The highlight here is certainly the fact that the Services category has reached the historic mark of US $ 10 billion, still maintaining strong annual growth. iPhones were stagnant in number of units sold, but skyrocketed in revenue due to higher prices on the line.

Apple ended its fiscal year 2018 with revenue of $ 265.6 billion and net income of $ 59.5 billion, with diluted earnings per share of $ 11.91. It now has $ 365.7 billion in cash.

Here is the statement by the executive director (CEO) Tim Cook:

We are happy to announce another record-breaking quarter that closes a tremendous fiscal 2018, the year we dispatched our 2,000,000,000th iOS device, celebrated the App Store’s 10th anniversary and achieved the strongest revenue and earnings in Apple’s history. Over the past 12 months, we have delivered great strides for our consumers through new versions of the iPhone, Apple Watch, iPad and Mac, in addition to our four operating systems, and we have entered the holiday season with the product line and strongest service of all.

And that of the CFO Luca Maestri:

We concluded a record year with our best quarter in September in history, growing by double digits in each geographic segment.
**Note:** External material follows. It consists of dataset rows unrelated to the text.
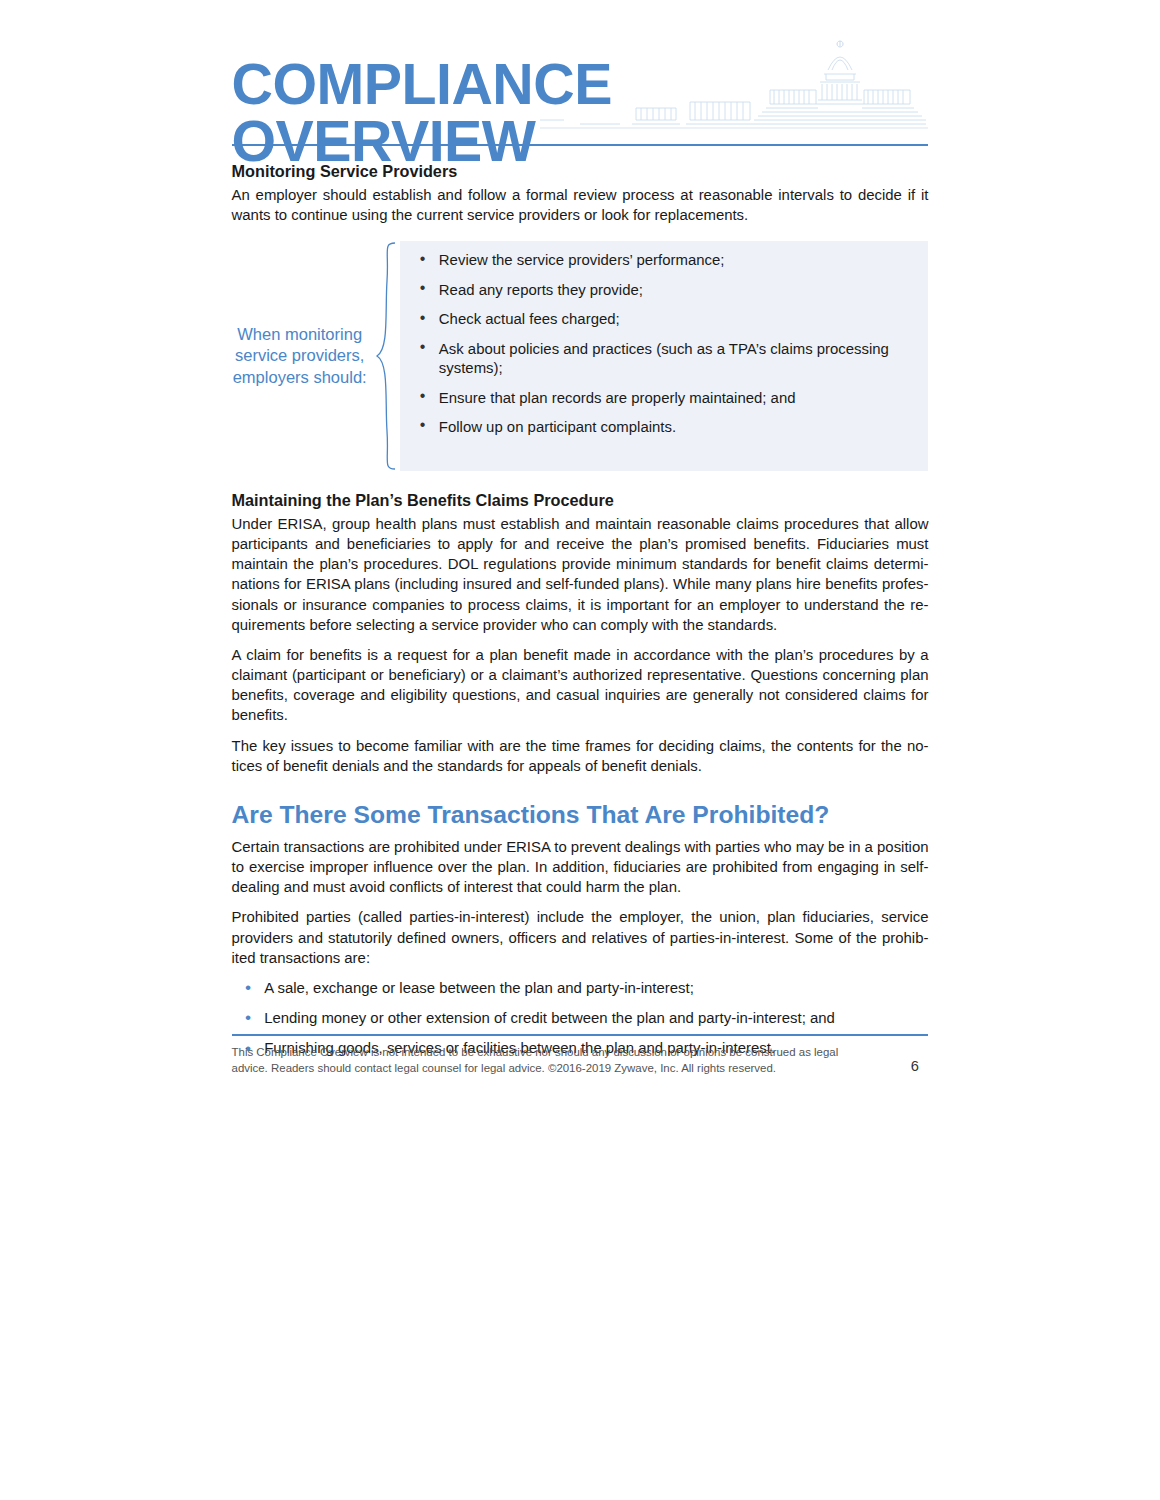Compliance Overview
Monitoring Service Providers
An employer should establish and follow a formal review process at reasonable intervals to decide if it wants to continue using the current service providers or look for replacements.
When monitoring service providers, employers should:
Review the service providers’ performance;
Read any reports they provide;
Check actual fees charged;
Ask about policies and practices (such as a TPA’s claims processing systems);
Ensure that plan records are properly maintained; and
Follow up on participant complaints.
Maintaining the Plan’s Benefits Claims Procedure
Under ERISA, group health plans must establish and maintain reasonable claims procedures that allow participants and beneficiaries to apply for and receive the plan’s promised benefits. Fiduciaries must maintain the plan’s procedures. DOL regulations provide minimum standards for benefit claims determinations for ERISA plans (including insured and self-funded plans). While many plans hire benefits professionals or insurance companies to process claims, it is important for an employer to understand the requirements before selecting a service provider who can comply with the standards.
A claim for benefits is a request for a plan benefit made in accordance with the plan’s procedures by a claimant (participant or beneficiary) or a claimant’s authorized representative. Questions concerning plan benefits, coverage and eligibility questions, and casual inquiries are generally not considered claims for benefits.
The key issues to become familiar with are the time frames for deciding claims, the contents for the notices of benefit denials and the standards for appeals of benefit denials.
Are There Some Transactions That Are Prohibited?
Certain transactions are prohibited under ERISA to prevent dealings with parties who may be in a position to exercise improper influence over the plan. In addition, fiduciaries are prohibited from engaging in self-dealing and must avoid conflicts of interest that could harm the plan.
Prohibited parties (called parties-in-interest) include the employer, the union, plan fiduciaries, service providers and statutorily defined owners, officers and relatives of parties-in-interest. Some of the prohibited transactions are:
A sale, exchange or lease between the plan and party-in-interest;
Lending money or other extension of credit between the plan and party-in-interest; and
Furnishing goods, services or facilities between the plan and party-in-interest.
This Compliance Overview is not intended to be exhaustive nor should any discussion or opinions be construed as legal advice. Readers should contact legal counsel for legal advice. ©2016-2019 Zywave, Inc. All rights reserved.
6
We recorded a record revenue in September for the iPhone and Wearables, and historical quarterly records for Services and Mac. We generated $ 19.5 billion in operating cash flow and returned more than $ 23 billion to shareholders in dividends and share repurchases in the quarter September, bringing the total capital returned in fiscal 2018 to nearly $ 90 billion.

Looking ahead to the fiscal first quarter 2019, Apple predicts revenue of $ 89-93 billion, gross margin between 38% and 38.5%, operating expenses between $ 8.7 and $ 8.8 billion, other revenues / (expenses) of $ 300 million and a tax rate of approximately 16.5%.

Apple’s board of directors declared a cash dividend of $ 0.73 per common share of the company, payable on November 15, 2018 to all shareholders registered at the end of business on November 12, 2018.

Soon, starting at 6 pm, Apple will hold an audio conference to talk about these numbers and answer questions from the press. Afterwards, we will do a complete coverage with the highlights of what to roll over here in MacMagazine.

Update Nov 01, 2018 at 17:51

Wall Street’s initial reaction, for a change, was not very positive. A $ AAPL, which closed the day up 1.54% (quoted at US $ 222.22 – which cute), is now plummeting about 4% in the NASDAQ post-close trading session.

Apparently, the drop has more to do with the forecast for the first fiscal quarter of 2019 than with the results of the last quarter. Even at $ 89-93 billion, Apple will break the historical record of $ 88.3 billion in the first fiscal quarter of 2018 – however, some analysts had expected something closer to $ 100 billion.

Update II Nov 01, 2018 at 18:59

The $ AAPL plummeted to almost 7%, spurred also by the fact that, at its financial conference, Apple announced that starting next quarter it will no longer report sales for iPhones, iPads and Macs.